◆ THE PROBLEM
Among the records that follow, set down only the lines from the one containing "focal_35mm: 15" to the one containing "exposure_s: 1/6", both included, exactly.
________________________________________
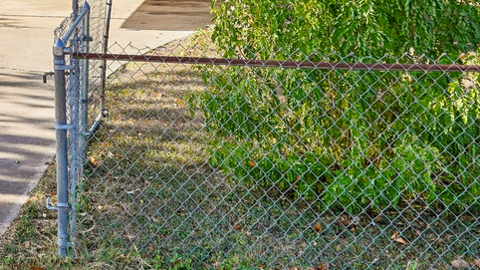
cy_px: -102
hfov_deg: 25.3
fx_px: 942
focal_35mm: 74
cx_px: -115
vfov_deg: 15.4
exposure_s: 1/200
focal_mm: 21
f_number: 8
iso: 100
________________________________________
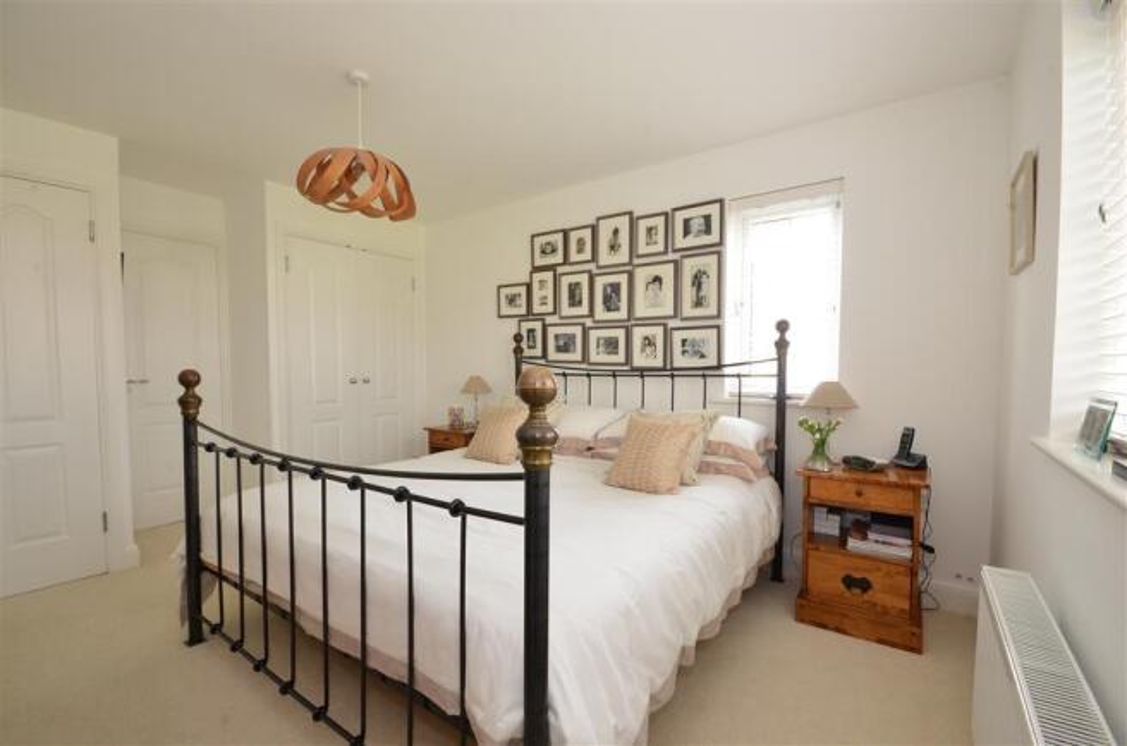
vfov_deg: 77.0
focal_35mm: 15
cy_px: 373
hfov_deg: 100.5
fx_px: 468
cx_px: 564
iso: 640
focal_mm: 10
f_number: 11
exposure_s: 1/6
________________________________________
◆ RESULT OF THE TASK
focal_35mm: 15
cy_px: 373
hfov_deg: 100.5
fx_px: 468
cx_px: 564
iso: 640
focal_mm: 10
f_number: 11
exposure_s: 1/6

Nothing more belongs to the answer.